IAlibay commented 1 year ago

@ale94mleon apologies it's the weekend so I am unlikely to look at this until Monday at best. I know that @RiesBen was updating things in his latest PR, so I'm not sure if the issues mentioned here are being addressed.

RiesBen commented 1 year ago

@ale94mleon sorry for the inconvenience! The #4 will change the repo structure and make it much easier to use.

ale94mleon commented 1 year ago

Hi @RiesBen and @IAlibay, that sounds great! Then I am going to wait and give it another try after the merge.
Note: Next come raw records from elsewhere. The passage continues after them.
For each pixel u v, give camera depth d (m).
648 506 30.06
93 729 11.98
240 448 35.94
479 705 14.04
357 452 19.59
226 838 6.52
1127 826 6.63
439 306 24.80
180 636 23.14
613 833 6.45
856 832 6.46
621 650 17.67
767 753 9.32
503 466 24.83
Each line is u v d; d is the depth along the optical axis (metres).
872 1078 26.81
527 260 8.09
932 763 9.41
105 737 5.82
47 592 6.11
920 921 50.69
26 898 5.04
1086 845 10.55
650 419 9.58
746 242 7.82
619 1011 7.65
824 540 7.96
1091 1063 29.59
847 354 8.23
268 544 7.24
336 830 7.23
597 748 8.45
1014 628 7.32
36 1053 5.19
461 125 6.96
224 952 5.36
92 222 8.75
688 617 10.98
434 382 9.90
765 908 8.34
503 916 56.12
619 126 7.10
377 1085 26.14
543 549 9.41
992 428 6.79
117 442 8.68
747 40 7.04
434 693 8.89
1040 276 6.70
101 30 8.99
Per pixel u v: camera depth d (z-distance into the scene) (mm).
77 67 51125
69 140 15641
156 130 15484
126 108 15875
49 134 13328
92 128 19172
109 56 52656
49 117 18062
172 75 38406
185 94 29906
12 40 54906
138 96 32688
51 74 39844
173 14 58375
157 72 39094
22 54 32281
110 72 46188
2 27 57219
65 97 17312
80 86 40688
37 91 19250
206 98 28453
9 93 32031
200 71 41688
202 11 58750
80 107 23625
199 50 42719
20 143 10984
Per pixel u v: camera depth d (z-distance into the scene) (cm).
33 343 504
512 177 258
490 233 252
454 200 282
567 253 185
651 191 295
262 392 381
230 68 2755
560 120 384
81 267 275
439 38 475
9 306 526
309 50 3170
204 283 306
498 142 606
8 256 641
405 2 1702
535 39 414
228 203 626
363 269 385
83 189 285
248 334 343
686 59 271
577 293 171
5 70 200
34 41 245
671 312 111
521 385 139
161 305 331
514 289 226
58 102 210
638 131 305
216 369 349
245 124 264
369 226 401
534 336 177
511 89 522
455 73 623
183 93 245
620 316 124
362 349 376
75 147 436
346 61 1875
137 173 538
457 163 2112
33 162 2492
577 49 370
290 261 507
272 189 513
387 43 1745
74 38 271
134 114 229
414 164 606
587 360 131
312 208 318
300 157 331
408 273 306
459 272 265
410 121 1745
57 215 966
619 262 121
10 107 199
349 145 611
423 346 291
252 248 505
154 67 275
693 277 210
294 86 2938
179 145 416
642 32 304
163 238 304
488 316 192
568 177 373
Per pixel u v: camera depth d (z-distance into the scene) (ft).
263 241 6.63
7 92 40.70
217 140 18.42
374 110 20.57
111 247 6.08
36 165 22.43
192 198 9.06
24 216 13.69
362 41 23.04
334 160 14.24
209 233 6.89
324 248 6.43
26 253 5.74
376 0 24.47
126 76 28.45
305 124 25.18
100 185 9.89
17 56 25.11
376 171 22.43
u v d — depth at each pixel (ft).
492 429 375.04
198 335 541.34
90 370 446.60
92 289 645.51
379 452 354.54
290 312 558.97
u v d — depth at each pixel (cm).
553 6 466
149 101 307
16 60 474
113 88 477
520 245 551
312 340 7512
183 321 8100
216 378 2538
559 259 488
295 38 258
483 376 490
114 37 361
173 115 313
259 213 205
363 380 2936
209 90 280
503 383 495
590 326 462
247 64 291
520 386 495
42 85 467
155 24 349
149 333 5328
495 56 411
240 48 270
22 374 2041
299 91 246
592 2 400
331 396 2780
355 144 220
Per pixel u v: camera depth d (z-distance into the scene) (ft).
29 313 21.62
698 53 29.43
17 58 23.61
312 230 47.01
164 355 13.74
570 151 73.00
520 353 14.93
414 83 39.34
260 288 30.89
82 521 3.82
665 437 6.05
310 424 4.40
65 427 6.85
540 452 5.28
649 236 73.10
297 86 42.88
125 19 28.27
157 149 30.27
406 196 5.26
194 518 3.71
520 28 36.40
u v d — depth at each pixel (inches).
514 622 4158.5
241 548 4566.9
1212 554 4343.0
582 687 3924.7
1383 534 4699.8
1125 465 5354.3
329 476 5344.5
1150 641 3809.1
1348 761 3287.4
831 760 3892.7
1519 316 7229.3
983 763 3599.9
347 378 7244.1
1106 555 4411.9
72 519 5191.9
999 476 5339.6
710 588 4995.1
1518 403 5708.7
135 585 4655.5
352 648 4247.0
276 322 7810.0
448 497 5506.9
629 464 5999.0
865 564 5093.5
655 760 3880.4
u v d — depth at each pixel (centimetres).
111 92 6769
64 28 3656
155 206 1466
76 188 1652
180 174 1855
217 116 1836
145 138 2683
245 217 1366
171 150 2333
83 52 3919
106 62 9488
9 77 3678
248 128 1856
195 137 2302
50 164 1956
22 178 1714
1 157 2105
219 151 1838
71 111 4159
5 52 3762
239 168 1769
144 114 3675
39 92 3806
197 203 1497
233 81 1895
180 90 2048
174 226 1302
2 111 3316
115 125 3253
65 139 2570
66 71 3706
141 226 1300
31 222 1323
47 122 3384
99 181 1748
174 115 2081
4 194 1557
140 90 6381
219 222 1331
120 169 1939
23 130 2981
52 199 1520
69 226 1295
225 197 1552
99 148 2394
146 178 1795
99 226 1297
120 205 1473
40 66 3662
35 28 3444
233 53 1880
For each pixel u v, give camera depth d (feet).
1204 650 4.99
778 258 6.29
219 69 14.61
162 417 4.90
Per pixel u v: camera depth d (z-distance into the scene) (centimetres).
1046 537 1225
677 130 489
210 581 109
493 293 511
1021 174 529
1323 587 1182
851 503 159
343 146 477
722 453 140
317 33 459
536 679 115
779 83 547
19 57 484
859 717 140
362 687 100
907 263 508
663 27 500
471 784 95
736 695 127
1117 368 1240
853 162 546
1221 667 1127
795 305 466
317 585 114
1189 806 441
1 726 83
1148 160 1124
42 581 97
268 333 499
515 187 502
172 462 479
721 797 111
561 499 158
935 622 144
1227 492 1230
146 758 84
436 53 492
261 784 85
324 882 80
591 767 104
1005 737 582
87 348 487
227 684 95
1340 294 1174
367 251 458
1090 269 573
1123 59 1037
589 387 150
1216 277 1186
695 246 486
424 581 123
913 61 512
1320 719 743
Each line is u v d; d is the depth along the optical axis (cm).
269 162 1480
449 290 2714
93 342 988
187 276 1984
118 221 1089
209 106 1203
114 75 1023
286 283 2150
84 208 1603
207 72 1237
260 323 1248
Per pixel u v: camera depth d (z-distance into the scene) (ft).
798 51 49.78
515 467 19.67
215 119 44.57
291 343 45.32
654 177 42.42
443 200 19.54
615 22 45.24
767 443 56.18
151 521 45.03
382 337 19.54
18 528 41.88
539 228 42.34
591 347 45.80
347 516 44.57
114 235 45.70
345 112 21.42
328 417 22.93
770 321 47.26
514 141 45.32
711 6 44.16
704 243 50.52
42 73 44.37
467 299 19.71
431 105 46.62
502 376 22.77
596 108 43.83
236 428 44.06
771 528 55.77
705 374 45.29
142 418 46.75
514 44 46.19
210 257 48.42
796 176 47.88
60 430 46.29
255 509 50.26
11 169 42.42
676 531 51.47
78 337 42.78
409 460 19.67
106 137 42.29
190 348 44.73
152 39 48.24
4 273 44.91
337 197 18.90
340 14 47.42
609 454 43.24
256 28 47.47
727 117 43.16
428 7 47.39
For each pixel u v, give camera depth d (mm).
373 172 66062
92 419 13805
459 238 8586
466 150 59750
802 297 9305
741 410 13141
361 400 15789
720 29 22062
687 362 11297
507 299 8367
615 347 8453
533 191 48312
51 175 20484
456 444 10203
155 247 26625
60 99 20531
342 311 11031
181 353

ale94mleon commented 1 year ago

Hi, I tested yesterday and the workflow is still crashing, at least the system building part is working now. Some problems that I detected were related with the definition and use of the cluster configuration. For example the class abfe.orchestration.generate_scheduler.scheduler pins the partition to cpu no matter if cluster_config has a different defined partition (some of its methods). Other issue on this class is related with " -c " + str(self.n_cores) section, that goes out of the available resource of my nodes; this is a problem on my end, but I am still struggling in how to solve it with the definition of the arguments: n_cores_per_job, num_jobs_receptor_workflow, num_jobs_per_ligand and num_replicas. It is not so clear to me yet.

In my opinion, it should be dynamically added the necessary information from cluster_config every time that a slurm command is build. In this way it will be easy to ask for specific resources on the cluster (e.g GPU).

Respect to #11, one way is asking on the CLI mdrun_extra_keywords. And add them every time that gmx mdrun is called.

For now a GROMACS conda installation is used. But that could be an issue in case different HPC architecture for which an specific building strategy is needed for GROMACS. Here, maybe is useful to add some user-intereacted-keyword like build_gmx_section, that could be used to specify how GROMACS should be load and from where, for example loading from Spack:

source /data/shared/spack-0.19.1/shared.bash
module load gromacs/2022.5

then, that could be added to the sbatch commands.

Respect to the installation issues, now it is working better with a pinned environment (check here)

RiesBen commented 1 year ago

Hi @ale94mleon, what's your current status, there were some updates to the code here. soon we will have a first release.

RiesBen commented 1 year ago

closed this due to long time ago. a lot of changes.